▶ [What to produce]:
Leaving out every picture, copy the lines of the material below exactly, from the line containing "critical component, offering" through the line containing "your pages.".

* * *

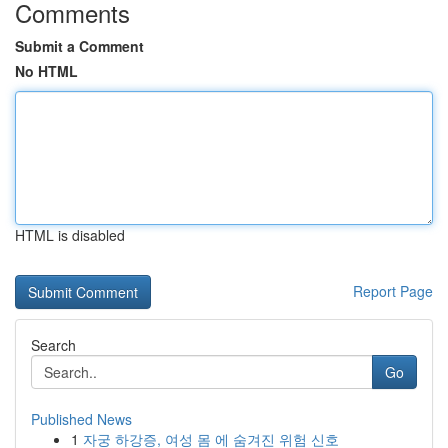
Comments
Submit a Comment
No HTML
HTML is disabled
Report Page
Search
Go
Published News
1
자궁 하강증, 여성 몸 에 숨겨진 위험 신호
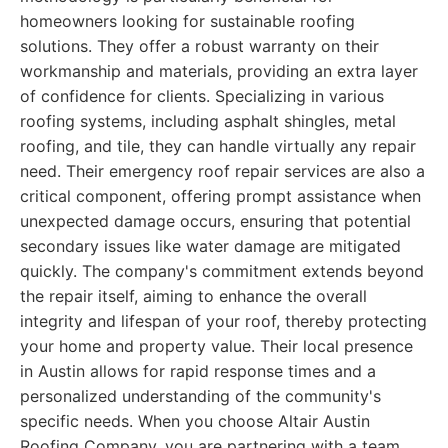
homeowners looking for sustainable roofing
solutions. They offer a robust warranty on their
workmanship and materials, providing an extra layer
of confidence for clients. Specializing in various
roofing systems, including asphalt shingles, metal
roofing, and tile, they can handle virtually any repair
need. Their emergency roof repair services are also a
critical component, offering prompt assistance when
unexpected damage occurs, ensuring that potential
secondary issues like water damage are mitigated
quickly. The company's commitment extends beyond
the repair itself, aiming to enhance the overall
integrity and lifespan of your roof, thereby protecting
your home and property value. Their local presence
in Austin allows for rapid response times and a
personalized understanding of the community's
specific needs. When you choose Altair Austin
Roofing Company, you are partnering with a team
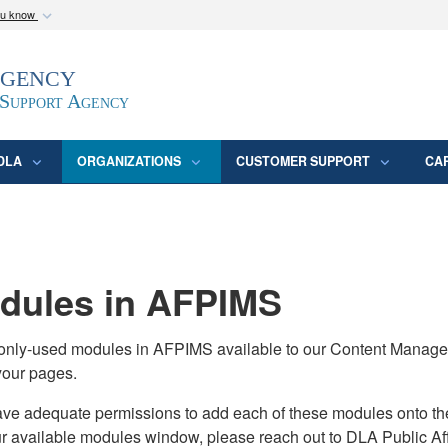
ou know
Secure .mil webs
Agency
epartment of Defense
A
lock (
)
or
https:/
website. Share sensitive
 Support Agency
DLA
ORGANIZATIONS
CUSTOMER SUPPORT
CA
ules in AFPIMS
monly-used modules in AFPIMS available to our Content Manage
your pages.
adequate permissions to add each of these modules onto their s
ur available modules window, please reach out to DLA Public Aff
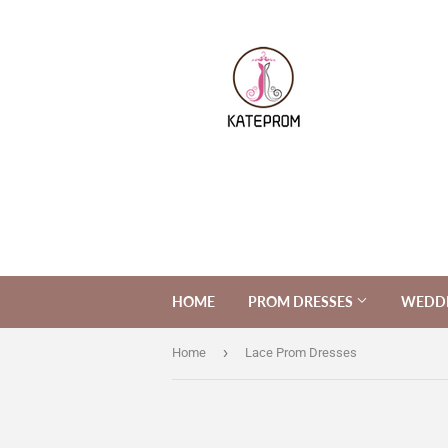
HOME
PROM DRESSES
WEDDI
›
Home
Lace Prom Dresses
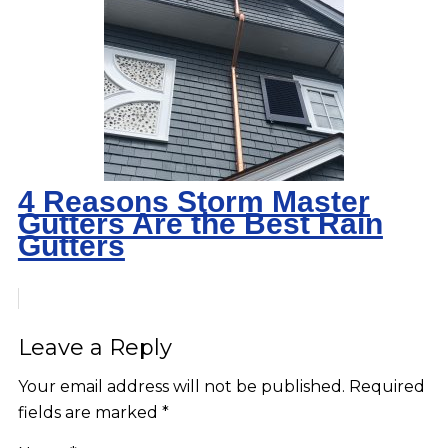
4 Reasons Storm Master
Gutters Are the Best Rain
Gutters
Leave a Reply
Your email address will not be published.
Required
fields are marked
*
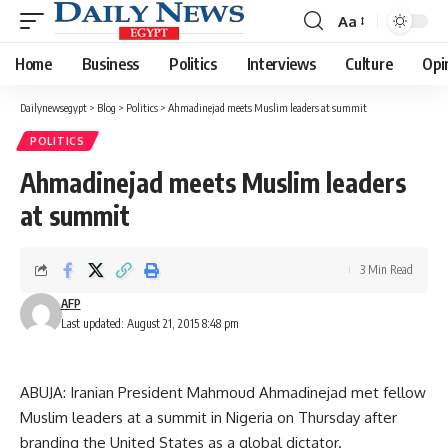
Aa
Font
Resizer
Home
Business
Politics
Interviews
Culture
Opi
Dailynewsegypt
>
Blog
>
Politics
>
Ahmadinejad meets Muslim leaders at summit
POLITICS
Ahmadinejad meets Muslim leaders
at summit
3 Min Read
AFP
Last updated: August 21, 2015 8:48 pm
ABUJA: Iranian President Mahmoud Ahmadinejad met fellow
Muslim leaders at a summit in Nigeria on Thursday after
branding the United States as a global dictator.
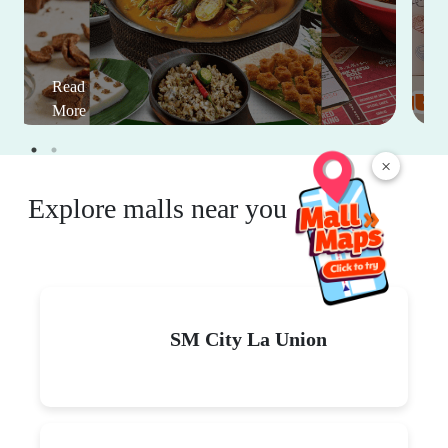
Read
More
×
Explore malls near you
SM City La Union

* * *

▶ [Response box]:
critical component, offering prompt assistance when
unexpected damage occurs, ensuring that potential
secondary issues like water damage are mitigated
quickly. The company's commitment extends beyond
the repair itself, aiming to enhance the overall
integrity and lifespan of your roof, thereby protecting
your home and property value. Their local presence
in Austin allows for rapid response times and a
personalized understanding of the community's
specific needs. When you choose Altair Austin
Roofing Company, you are partnering with a team
ou know
Secure .mil webs
Agency
epartment of Defense
A
lock (
)
or
https:/
website. Share sensitive
 Support Agency
DLA
ORGANIZATIONS
CUSTOMER SUPPORT
CA
ules in AFPIMS
monly-used modules in AFPIMS available to our Content Manage
your pages.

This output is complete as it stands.